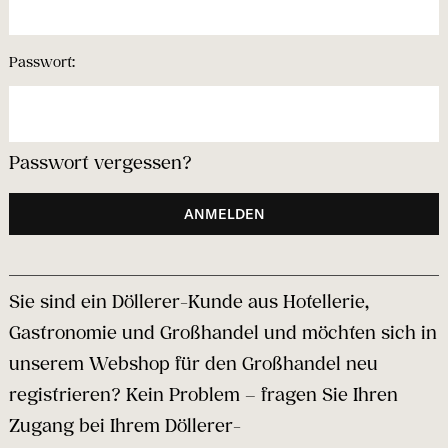
+43-6244-20567
Passwort:
Passwort vergessen?
Sie sind ein Döllerer-Kunde aus Hotellerie,
Gastronomie und Großhandel und möchten sich in
unserem Webshop für den Großhandel neu
registrieren? Kein Problem – fragen Sie Ihren
Zugang bei Ihrem Döllerer-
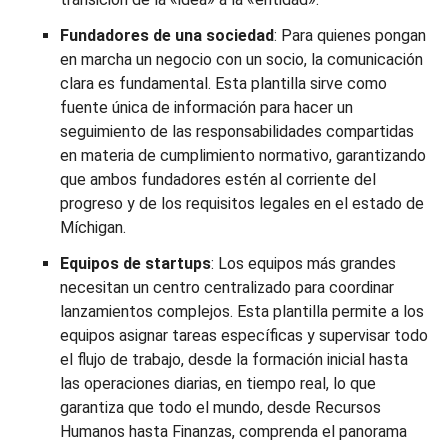
Fundadores de una sociedad
: Para quienes pongan
en marcha un negocio con un socio, la comunicación
clara es fundamental. Esta plantilla sirve como
fuente única de información para hacer un
seguimiento de las responsabilidades compartidas
en materia de cumplimiento normativo, garantizando
que ambos fundadores estén al corriente del
progreso y de los requisitos legales en el estado de
Míchigan.
Equipos de startups
: Los equipos más grandes
necesitan un centro centralizado para coordinar
lanzamientos complejos. Esta plantilla permite a los
equipos asignar tareas específicas y supervisar todo
el flujo de trabajo, desde la formación inicial hasta
las operaciones diarias, en tiempo real, lo que
garantiza que todo el mundo, desde Recursos
Humanos hasta Finanzas, comprenda el panorama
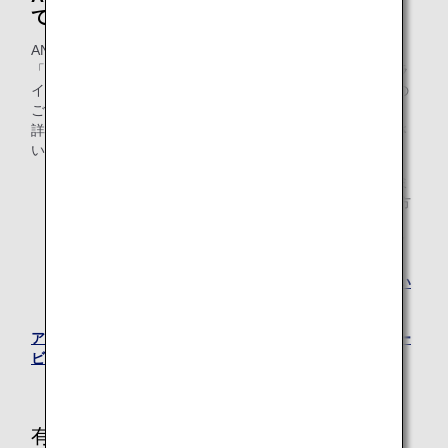
て*
ANA「ダイヤモンドサービス」・「プラチナサービス」・
「ブロンズサービス」各メンバーおよび、ANAスーパーフラ
イヤーズ会員のお客様は、ANAアップグレードポイントでの
ご利用も承ります。
詳しくは、ANAプレミアムメンバーサービスをご確認くださ
い。
* アップグレードポイントのご提供は2026年度のプレミ
アムメンバーならびにスーパーフライヤーズ本会員の方
へのご提供をもって終了いたします。
2026年度にご提供したアップグレードポイントは2027
年3月31日までご利用いただけます。
詳しくは
アップグレードポイントのサービス終了につい
て
をご確認ください。
アップグレードポイントとは（ANAプレミアムメンバーサー
ビス）
有効期間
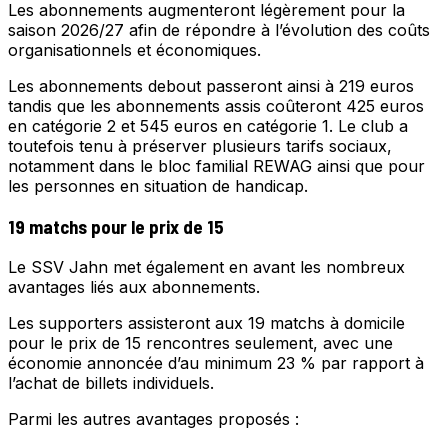
Les abonnements augmenteront légèrement pour la
saison 2026/27 afin de répondre à l’évolution des coûts
organisationnels et économiques.
Les abonnements debout passeront ainsi à 219 euros
tandis que les abonnements assis coûteront 425 euros
en catégorie 2 et 545 euros en catégorie 1. Le club a
toutefois tenu à préserver plusieurs tarifs sociaux,
notamment dans le bloc familial REWAG ainsi que pour
les personnes en situation de handicap.
19 matchs pour le prix de 15
Le SSV Jahn met également en avant les nombreux
avantages liés aux abonnements.
Les supporters assisteront aux 19 matchs à domicile
pour le prix de 15 rencontres seulement, avec une
économie annoncée d’au minimum 23 % par rapport à
l’achat de billets individuels.
Parmi les autres avantages proposés :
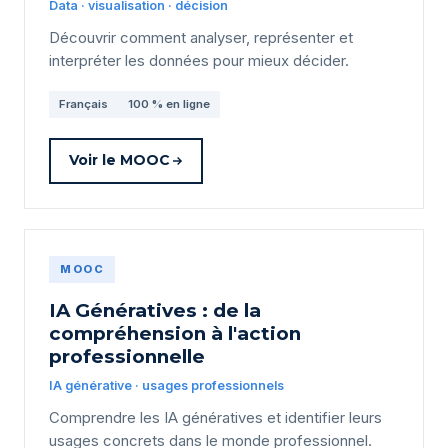
Data · visualisation · décision
Découvrir comment analyser, représenter et
interpréter les données pour mieux décider.
Français
100 % en ligne
Voir le MOOC
MOOC
IA Génératives : de la
compréhension à l'action
professionnelle
IA générative · usages professionnels
Comprendre les IA génératives et identifier leurs
usages concrets dans le monde professionnel.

THE TASK. List each line of the items that contains the string "pour", matching case exactly.

THE COMPLETED TASK.
Les abonnements augmenteront légèrement pour la
notamment dans le bloc familial REWAG ainsi que pour
19 matchs pour le prix de 15
pour le prix de 15 rencontres seulement, avec une
interpréter les données pour mieux décider.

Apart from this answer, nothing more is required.